- TEXT UNDER STUDY:
************

AFRICAN Freedom Day should mark the end to women having their value placed in what they can do in bed, says Joseph Moyo.
And Moyo, who is the founder of the African Woman Foundation (TAWF), says the gaining of Africa’s freedom from colonial masters led to a new form of dominance of man against woman on the continent.
In an interview, Moyo said African women only sing their national anthems out of loyalty and not because they are free.
“In Africa, a man can cheat on a woman, he can have children outside marriage, but for a woman the African society calls her names if she was to do the same. Africa is free from colonial rule, but for a woman, what does African Freedom Day really mean? Is an African woman free? The answer is no, so the celebration of African Freedom Day is only for men. We are free as African men but another gender is being dominated by another. Man continues to dominate a woman,” he said.

************

- RECORD EXCERPTS:
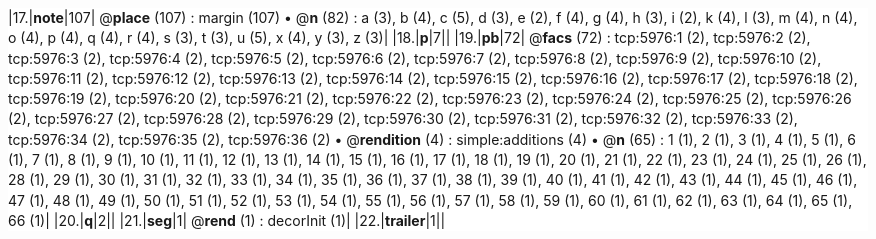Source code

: |17.|__note__|107| @__place__ (107) : margin (107)  •  @__n__ (82) : a (3), b (4), c (5), d (3), e (2), f (4), g (4), h (3), i (2), k (4), l (3), m (4), n (4), o (4), p (4), q (4), r (4), s (3), t (3), u (5), x (4), y (3), z (3)|
|18.|__p__|7||
|19.|__pb__|72| @__facs__ (72) : tcp:5976:1 (2), tcp:5976:2 (2), tcp:5976:3 (2), tcp:5976:4 (2), tcp:5976:5 (2), tcp:5976:6 (2), tcp:5976:7 (2), tcp:5976:8 (2), tcp:5976:9 (2), tcp:5976:10 (2), tcp:5976:11 (2), tcp:5976:12 (2), tcp:5976:13 (2), tcp:5976:14 (2), tcp:5976:15 (2), tcp:5976:16 (2), tcp:5976:17 (2), tcp:5976:18 (2), tcp:5976:19 (2), tcp:5976:20 (2), tcp:5976:21 (2), tcp:5976:22 (2), tcp:5976:23 (2), tcp:5976:24 (2), tcp:5976:25 (2), tcp:5976:26 (2), tcp:5976:27 (2), tcp:5976:28 (2), tcp:5976:29 (2), tcp:5976:30 (2), tcp:5976:31 (2), tcp:5976:32 (2), tcp:5976:33 (2), tcp:5976:34 (2), tcp:5976:35 (2), tcp:5976:36 (2)  •  @__rendition__ (4) : simple:additions (4)  •  @__n__ (65) : 1 (1), 2 (1), 3 (1), 4 (1), 5 (1), 6 (1), 7 (1), 8 (1), 9 (1), 10 (1), 11 (1), 12 (1), 13 (1), 14 (1), 15 (1), 16 (1), 17 (1), 18 (1), 19 (1), 20 (1), 21 (1), 22 (1), 23 (1), 24 (1), 25 (1), 26 (1), 28 (1), 29 (1), 30 (1), 31 (1), 32 (1), 33 (1), 34 (1), 35 (1), 36 (1), 37 (1), 38 (1), 39 (1), 40 (1), 41 (1), 42 (1), 43 (1), 44 (1), 45 (1), 46 (1), 47 (1), 48 (1), 49 (1), 50 (1), 51 (1), 52 (1), 53 (1), 54 (1), 55 (1), 56 (1), 57 (1), 58 (1), 59 (1), 60 (1), 61 (1), 62 (1), 63 (1), 64 (1), 65 (1), 66 (1)|
|20.|__q__|2||
|21.|__seg__|1| @__rend__ (1) : decorInit (1)|
|22.|__trailer__|1||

************

- WHAT THE TASK REQUIRES:
Return the passage of the African Freedom Day article that begins with "And Moyo, who" and ends after "on the continent.", copied word for word.

- WRITTEN ANSWER:
And Moyo, who is the founder of the African Woman Foundation (TAWF), says the gaining of Africa’s freedom from colonial masters led to a new form of dominance of man against woman on the continent.